Directions for this task | Below are entries; work out how many of their lines hold "action", giving only that number.

Top of Data for this task

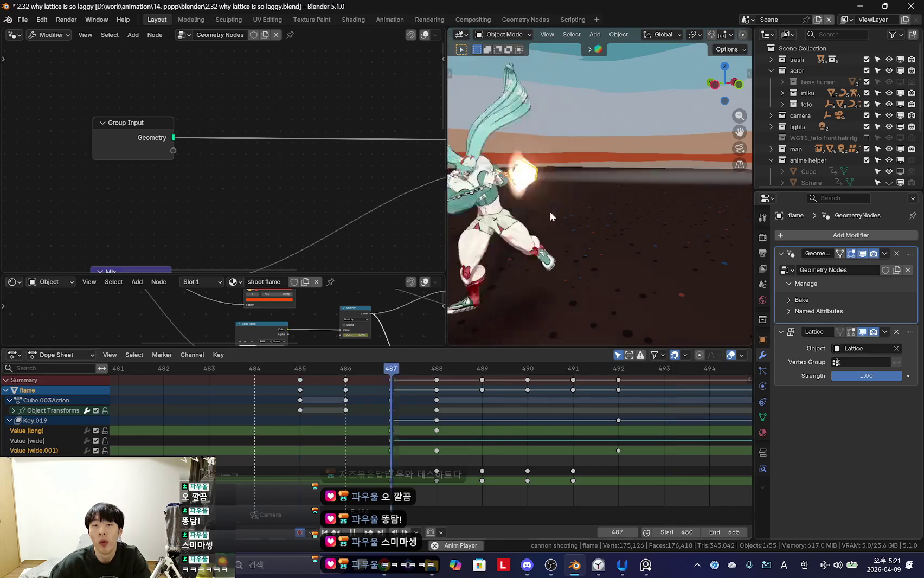
{"action": "key", "text": "KP_0"}
{"action": "left_click", "coordinate": [300, 415]}
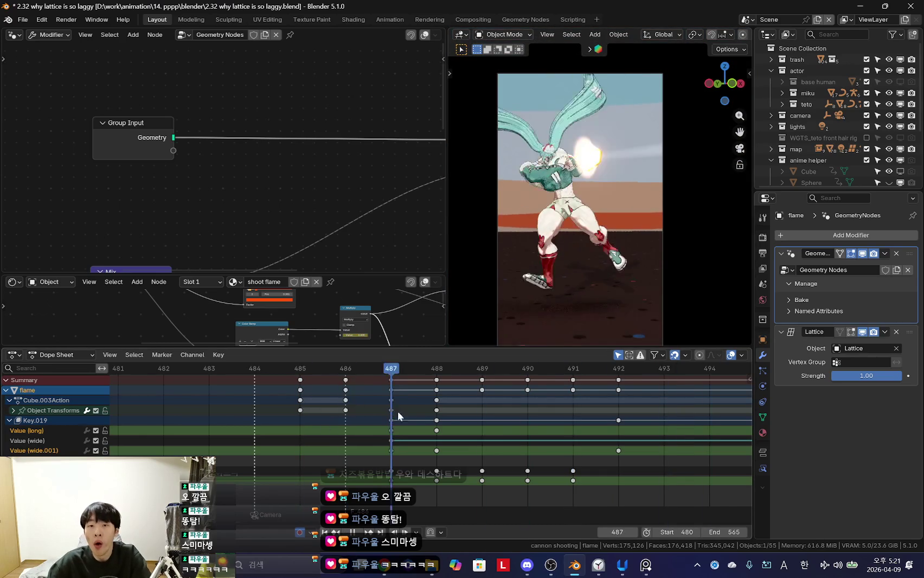
Step: Add a Subdivision Surface modifier at the top of the stack, try applying it, and check shape keys
{"action": "left_click", "coordinate": [884, 237]}
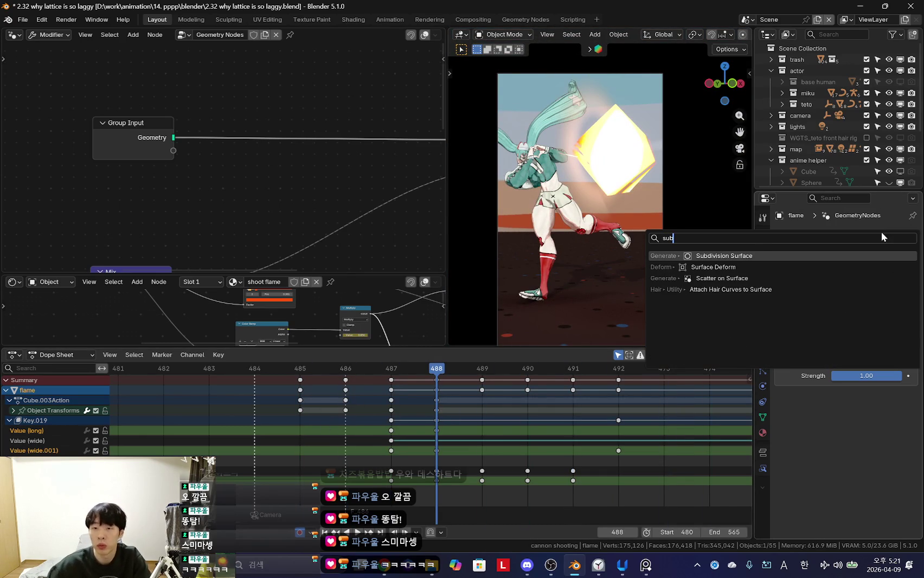
{"action": "key", "text": "Return"}
{"action": "left_click_drag", "start_coordinate": [913, 394], "coordinate": [887, 278]}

Bottom of Data for this task

Task answer | 5